Information supplied -
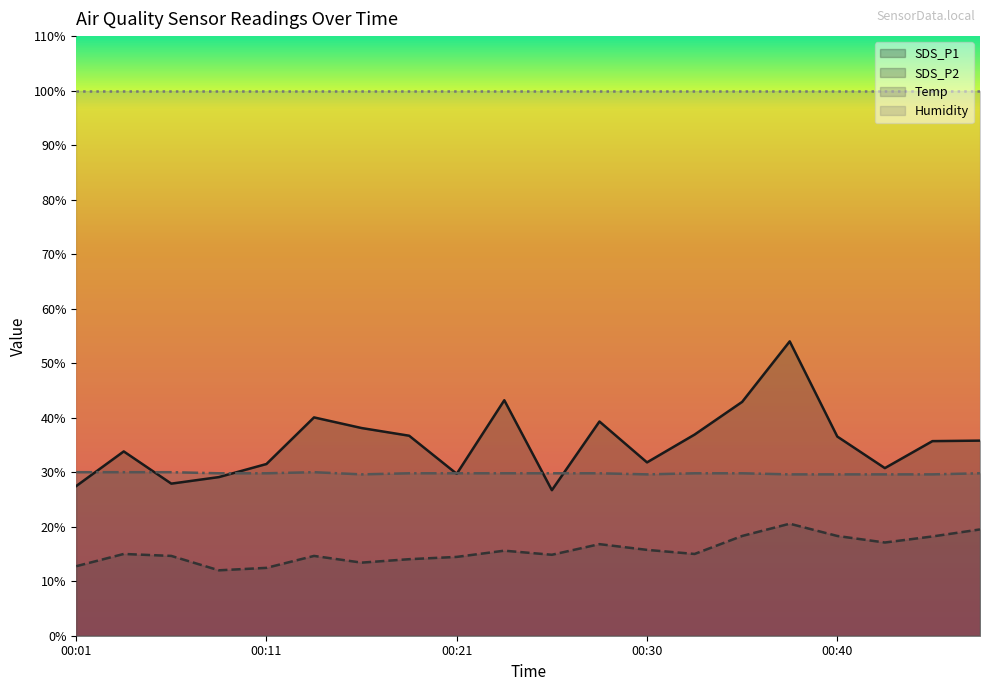

Does the chart display data point markers on the line(s)?

No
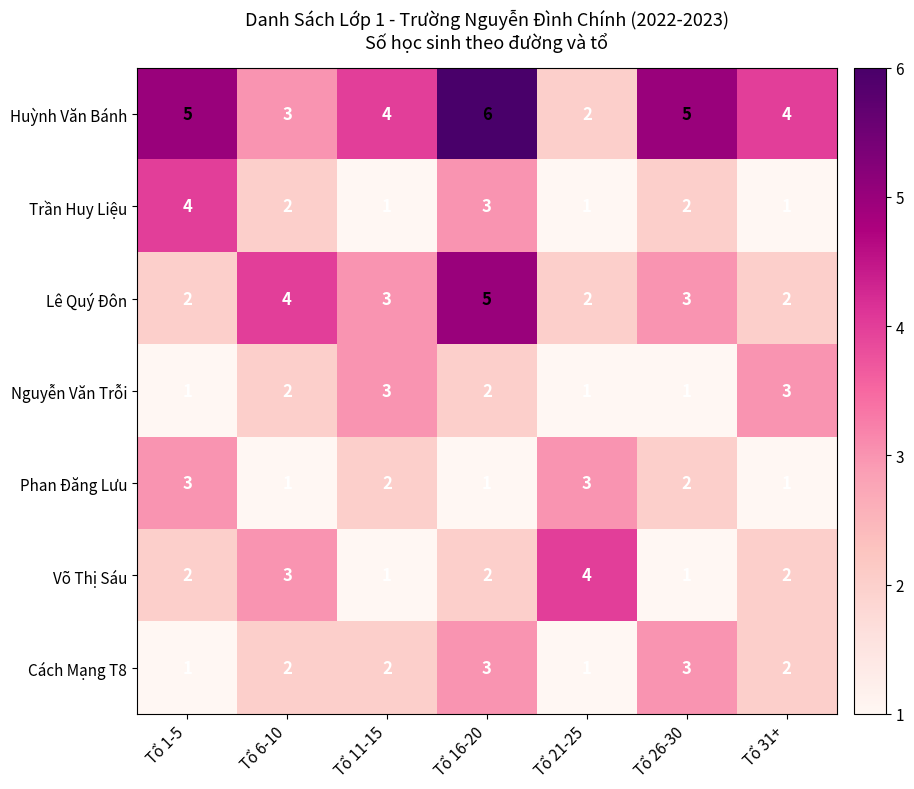

How many Huỳnh Văn Bánh values are between 3 and 5?

5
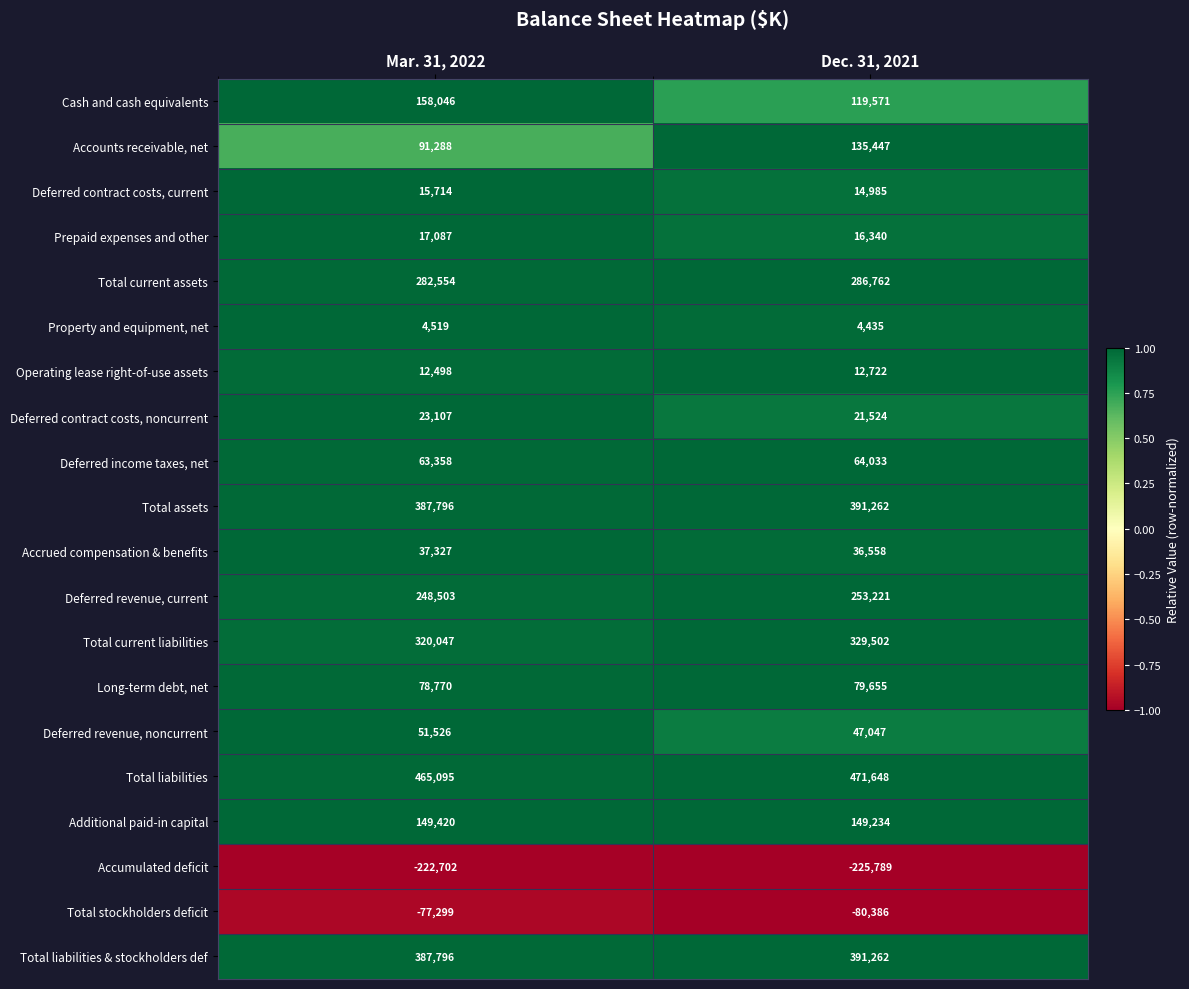

Rank the categories by Total stockholders deficit value from lowest to highest.

Dec. 31, 2021, Mar. 31, 2022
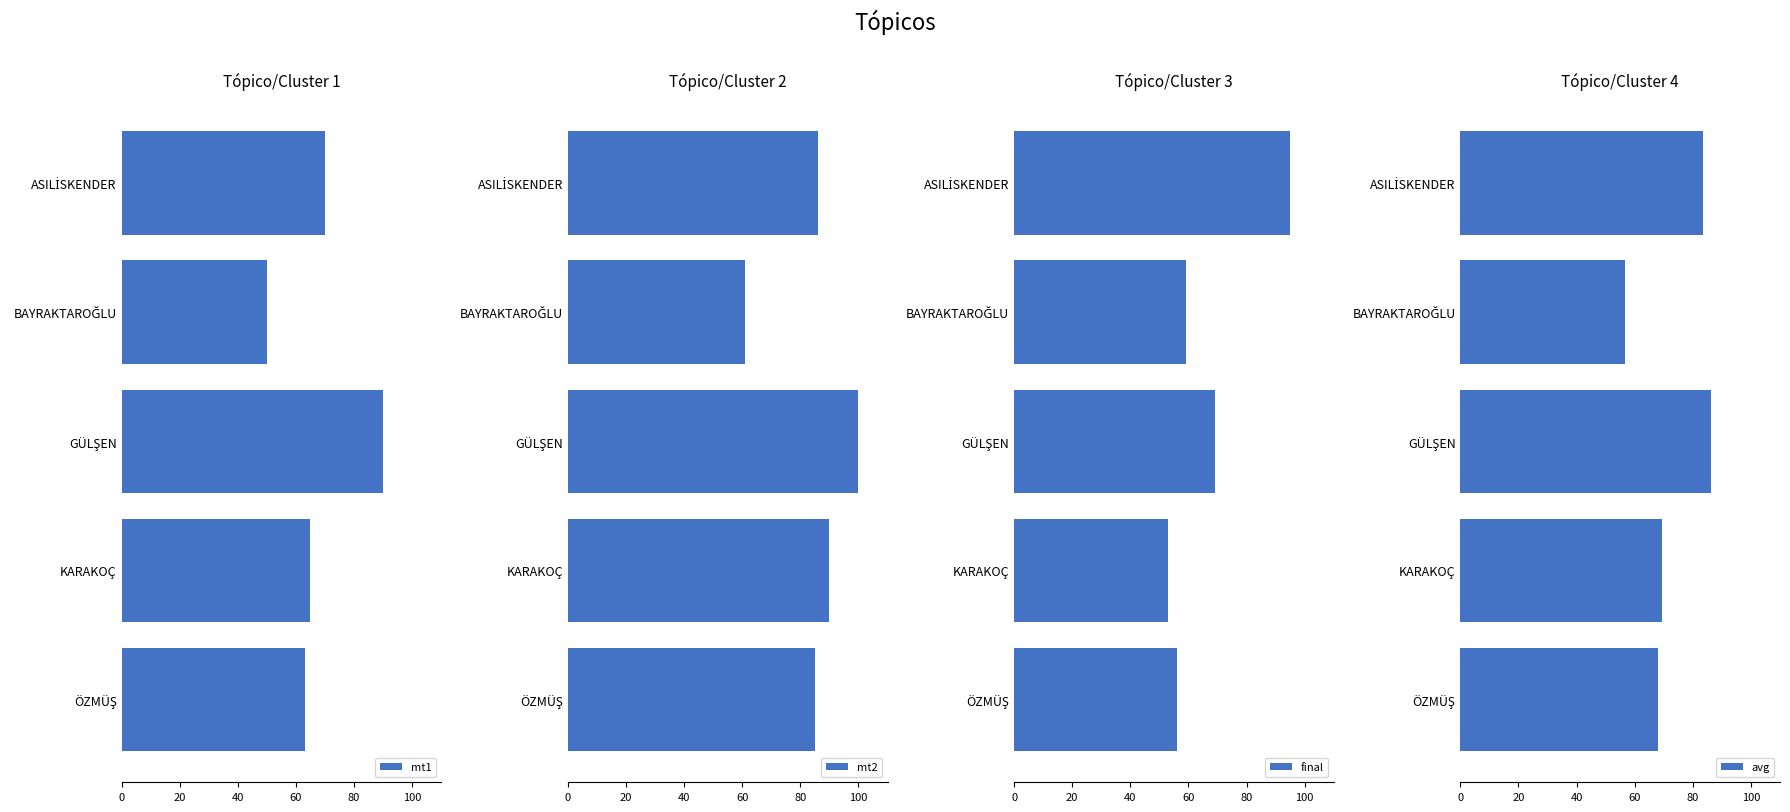

What is the difference between the maximum and minimum values in the mt1 series?

40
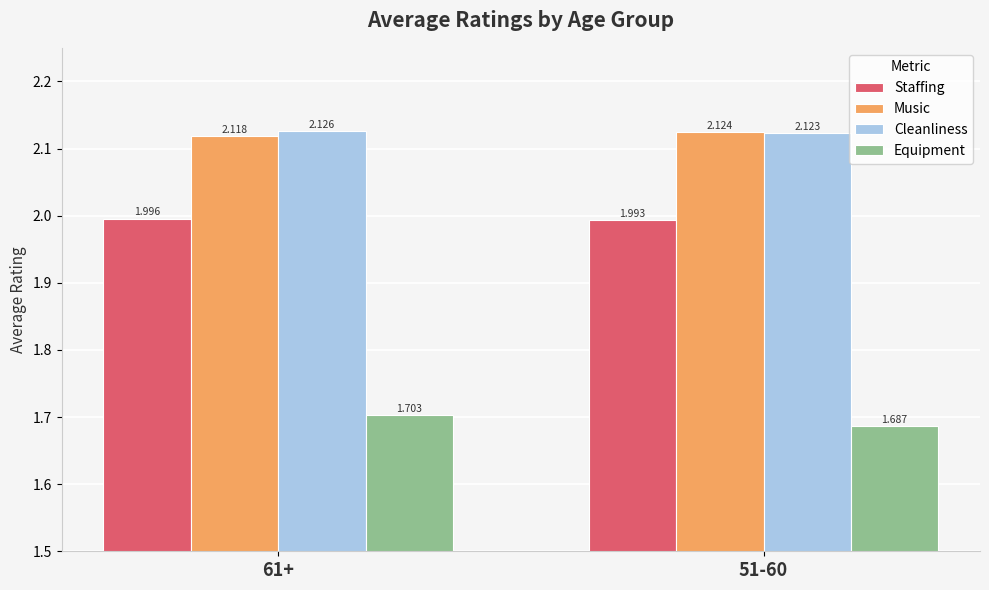

The Staffing series shows 1.3 at 51-60. True or false?

False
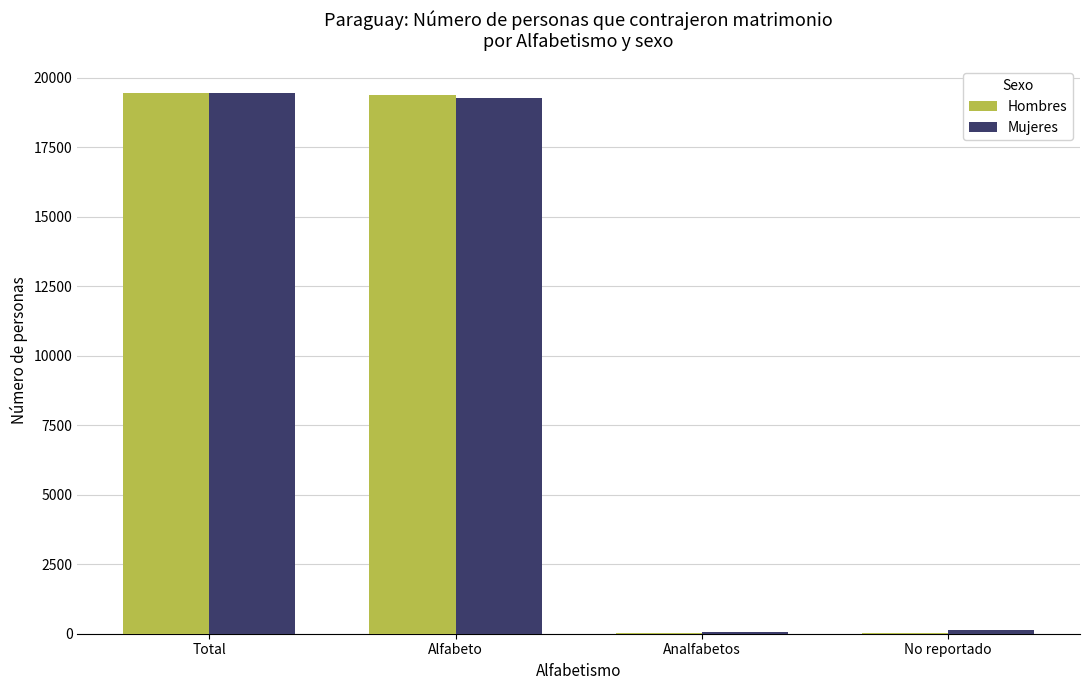

What is the sum of all Mujeres values?

38880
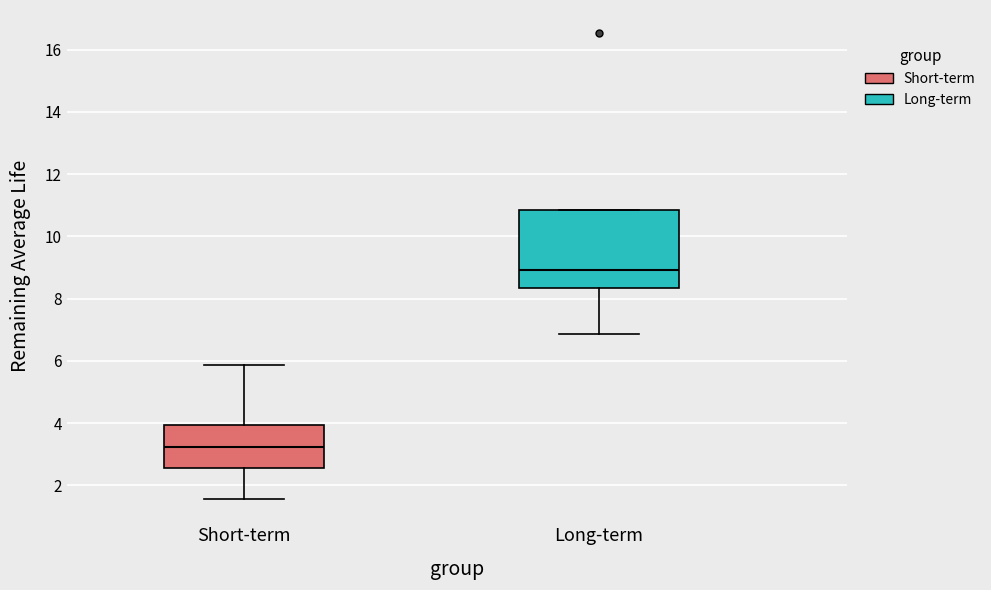

Which box's median line is the lowest?

Short-term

Brief - Substitute "dataset" for "series" throughout the lines above and give them again with nothing else changed, leaving out the pictures.

Result of this task -
Does the chart display data point markers on the line(s)?

No

How many Huỳnh Văn Bánh values are between 3 and 5?

5

Rank the categories by Total stockholders deficit value from lowest to highest.

Dec. 31, 2021, Mar. 31, 2022

What is the difference between the maximum and minimum values in the mt1 dataset?

40

The Staffing dataset shows 1.3 at 51-60. True or false?

False

What is the sum of all Mujeres values?

38880

Which box's median line is the lowest?

Short-term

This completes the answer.